Wget is your friend! :D

AvailableHost
08-18-2003, 08:57 PM
Thanks so much

AvailableHost
08-19-2003, 06:10 AM
After following above guidance, my website keeped downloaded from :angry: HTML File Downloader":angry:

I already added up this line: SetEnvIfNoCase User-Agent "^HTML File Downloader" bad_bot to TMX's list.

Help me please!!!!!!!!! :bawling:

TMX
08-19-2003, 08:33 AM
Originally posted by amish_geek
What? you have Wget listed as a bad bot? :eek:

Wget is your friend! :D

With a list like this, you need to make adjustments as necessary to suit your needs. The particular site I grabbed this copy from disallows anything that can be used to automatically download site content.

OTOH, I maintain a site that provides utilities for Ensim server admins, on which blocking wget would be a Bad Thing.

-Bob

sprintserve
08-19-2003, 08:33 AM
Some of the agents can claim they are a different user agent. The nature of it is that Internet operates on a trusted model, so you can't do anything really.
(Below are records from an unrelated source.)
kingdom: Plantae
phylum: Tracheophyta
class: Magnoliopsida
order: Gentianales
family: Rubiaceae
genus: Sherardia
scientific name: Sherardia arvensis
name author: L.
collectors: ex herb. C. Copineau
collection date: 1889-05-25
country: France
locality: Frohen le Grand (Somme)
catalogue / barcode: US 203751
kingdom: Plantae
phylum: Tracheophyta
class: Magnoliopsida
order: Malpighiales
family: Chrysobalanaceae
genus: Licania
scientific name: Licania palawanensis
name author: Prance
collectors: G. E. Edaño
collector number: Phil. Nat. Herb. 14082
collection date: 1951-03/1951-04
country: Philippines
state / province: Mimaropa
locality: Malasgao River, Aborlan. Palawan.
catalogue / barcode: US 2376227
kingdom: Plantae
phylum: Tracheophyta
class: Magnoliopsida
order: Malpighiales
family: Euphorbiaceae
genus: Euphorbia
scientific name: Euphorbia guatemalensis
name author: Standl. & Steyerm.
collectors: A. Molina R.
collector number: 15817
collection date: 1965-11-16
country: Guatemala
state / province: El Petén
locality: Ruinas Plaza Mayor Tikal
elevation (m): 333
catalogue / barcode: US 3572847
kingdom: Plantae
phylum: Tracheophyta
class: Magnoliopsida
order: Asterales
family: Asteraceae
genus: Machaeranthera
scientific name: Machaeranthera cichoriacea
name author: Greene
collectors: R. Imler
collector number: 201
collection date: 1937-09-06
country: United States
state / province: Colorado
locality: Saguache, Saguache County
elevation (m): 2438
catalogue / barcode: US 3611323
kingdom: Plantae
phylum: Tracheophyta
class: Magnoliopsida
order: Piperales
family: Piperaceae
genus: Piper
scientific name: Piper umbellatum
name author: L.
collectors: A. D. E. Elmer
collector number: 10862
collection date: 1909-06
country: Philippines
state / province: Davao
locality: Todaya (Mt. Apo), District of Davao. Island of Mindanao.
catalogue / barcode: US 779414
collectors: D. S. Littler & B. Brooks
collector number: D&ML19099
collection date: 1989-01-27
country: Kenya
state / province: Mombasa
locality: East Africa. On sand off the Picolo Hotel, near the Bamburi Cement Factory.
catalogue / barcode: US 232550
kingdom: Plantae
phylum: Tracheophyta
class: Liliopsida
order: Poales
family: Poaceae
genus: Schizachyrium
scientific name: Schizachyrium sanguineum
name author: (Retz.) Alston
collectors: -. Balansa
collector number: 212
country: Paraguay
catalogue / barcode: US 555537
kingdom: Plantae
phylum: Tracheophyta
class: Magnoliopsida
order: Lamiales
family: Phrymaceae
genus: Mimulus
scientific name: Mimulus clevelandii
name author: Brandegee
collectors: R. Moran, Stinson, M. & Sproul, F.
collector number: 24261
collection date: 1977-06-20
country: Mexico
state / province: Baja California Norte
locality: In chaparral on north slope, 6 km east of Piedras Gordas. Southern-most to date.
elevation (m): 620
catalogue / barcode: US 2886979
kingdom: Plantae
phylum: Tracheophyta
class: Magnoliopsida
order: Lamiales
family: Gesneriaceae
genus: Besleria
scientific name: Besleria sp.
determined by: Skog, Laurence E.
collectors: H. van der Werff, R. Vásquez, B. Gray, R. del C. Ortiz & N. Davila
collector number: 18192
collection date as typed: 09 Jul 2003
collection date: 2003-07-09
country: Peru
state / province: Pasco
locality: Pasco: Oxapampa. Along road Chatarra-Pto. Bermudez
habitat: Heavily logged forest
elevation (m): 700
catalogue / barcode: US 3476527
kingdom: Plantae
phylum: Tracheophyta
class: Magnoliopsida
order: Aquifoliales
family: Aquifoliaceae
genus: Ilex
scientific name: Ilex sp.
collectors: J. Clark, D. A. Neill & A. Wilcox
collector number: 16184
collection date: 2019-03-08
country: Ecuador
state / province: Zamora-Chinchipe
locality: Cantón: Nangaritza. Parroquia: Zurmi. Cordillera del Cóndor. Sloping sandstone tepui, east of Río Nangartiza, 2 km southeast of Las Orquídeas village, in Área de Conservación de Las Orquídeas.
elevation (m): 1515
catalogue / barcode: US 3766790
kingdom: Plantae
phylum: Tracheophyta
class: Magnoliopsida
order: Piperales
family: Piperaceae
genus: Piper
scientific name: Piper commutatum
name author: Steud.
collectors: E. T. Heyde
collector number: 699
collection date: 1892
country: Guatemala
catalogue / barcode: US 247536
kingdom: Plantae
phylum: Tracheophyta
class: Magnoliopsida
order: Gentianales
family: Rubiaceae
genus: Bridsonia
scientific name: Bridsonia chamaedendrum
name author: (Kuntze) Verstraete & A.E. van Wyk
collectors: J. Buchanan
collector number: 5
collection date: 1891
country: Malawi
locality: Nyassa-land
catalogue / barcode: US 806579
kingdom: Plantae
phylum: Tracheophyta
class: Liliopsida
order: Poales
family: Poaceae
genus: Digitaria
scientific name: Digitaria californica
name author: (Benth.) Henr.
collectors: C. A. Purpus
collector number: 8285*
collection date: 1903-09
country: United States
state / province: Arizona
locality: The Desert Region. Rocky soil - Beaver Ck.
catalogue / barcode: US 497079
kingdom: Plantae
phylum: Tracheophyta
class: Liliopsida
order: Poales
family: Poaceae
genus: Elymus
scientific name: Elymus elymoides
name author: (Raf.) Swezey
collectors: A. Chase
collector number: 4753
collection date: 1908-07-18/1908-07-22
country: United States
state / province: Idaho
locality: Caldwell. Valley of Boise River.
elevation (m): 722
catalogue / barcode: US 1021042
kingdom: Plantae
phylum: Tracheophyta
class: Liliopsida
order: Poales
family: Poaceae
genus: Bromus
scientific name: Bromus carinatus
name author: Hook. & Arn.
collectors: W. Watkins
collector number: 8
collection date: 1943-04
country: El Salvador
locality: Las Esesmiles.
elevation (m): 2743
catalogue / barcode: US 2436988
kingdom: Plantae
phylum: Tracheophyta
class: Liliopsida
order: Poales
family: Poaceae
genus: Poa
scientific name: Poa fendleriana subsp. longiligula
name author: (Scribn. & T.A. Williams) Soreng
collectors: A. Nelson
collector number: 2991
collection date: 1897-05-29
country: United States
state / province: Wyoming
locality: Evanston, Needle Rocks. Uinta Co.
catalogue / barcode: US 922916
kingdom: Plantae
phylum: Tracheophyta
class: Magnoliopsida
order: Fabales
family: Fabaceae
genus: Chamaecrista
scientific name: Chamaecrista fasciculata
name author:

Try blocking his IP as suggested above.

TMX
08-19-2003, 08:34 AM
Originally posted by dotvietnam
After following above guidance, my website keeped downloaded from :angry: HTML File Downloader":angry:

I already added up this line: SetEnvIfNoCase User-Agent "^HTML File Downloader" bad_bot to TMX's list.

Help me please!!!!!!!!! :bawling:

Please post a line from your logs showing the complete referrer string.

-B

eicklerr
08-19-2003, 10:45 PM
You can put this in in /etc/hosts.deny:

ALL: 203.162.166.37

That will prevent them from accessing all services on your server.

Or, try putting this in your <Directory /> container instead of inside the <Files> one:

order allow,deny
allow from all
Deny from env=bad_bot

That should prevent all access to your webserver from those browsers, bot just to the specified file types.

AvailableHost
08-19-2003, 11:11 PM
Hello,

How to ban an IP layer 203.162.164.xxx in .htaccess?

I do this: deny from 203.162.164.*

Thanks,